Render every line of text in the records below as a numbered list, leaving out the pictures and any blank lines.

_ _ _ _ _

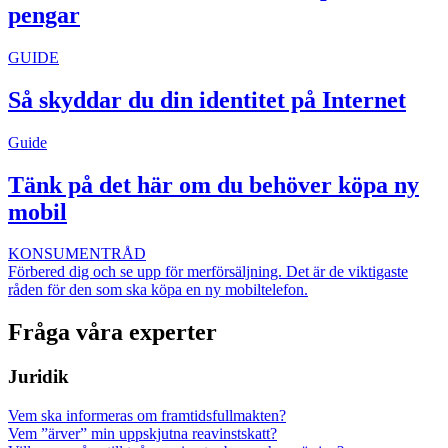
pengar
GUIDE
Så skyddar du din identitet på Internet
Guide
Tänk på det här om du behöver köpa ny
mobil
KONSUMENTRÅD
Förbered dig och se upp för merförsäljning. Det är de viktigaste
råden för den som ska köpa en ny mobiltelefon.
Fråga våra experter
Juridik
Vem ska informeras om framtidsfullmakten?
Vem ”ärver” min uppskjutna reavinstskatt?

_ _ _ _ _

* Solution to this exercise:
1. pengar
2. GUIDE
3. Så skyddar du din identitet på Internet
4. Guide
5. Tänk på det här om du behöver köpa ny
6. mobil
7. KONSUMENTRÅD
8. Förbered dig och se upp för merförsäljning. Det är de viktigaste
9. råden för den som ska köpa en ny mobiltelefon.
10. Fråga våra experter
11. Juridik
12. Vem ska informeras om framtidsfullmakten?
13. Vem ”ärver” min uppskjutna reavinstskatt?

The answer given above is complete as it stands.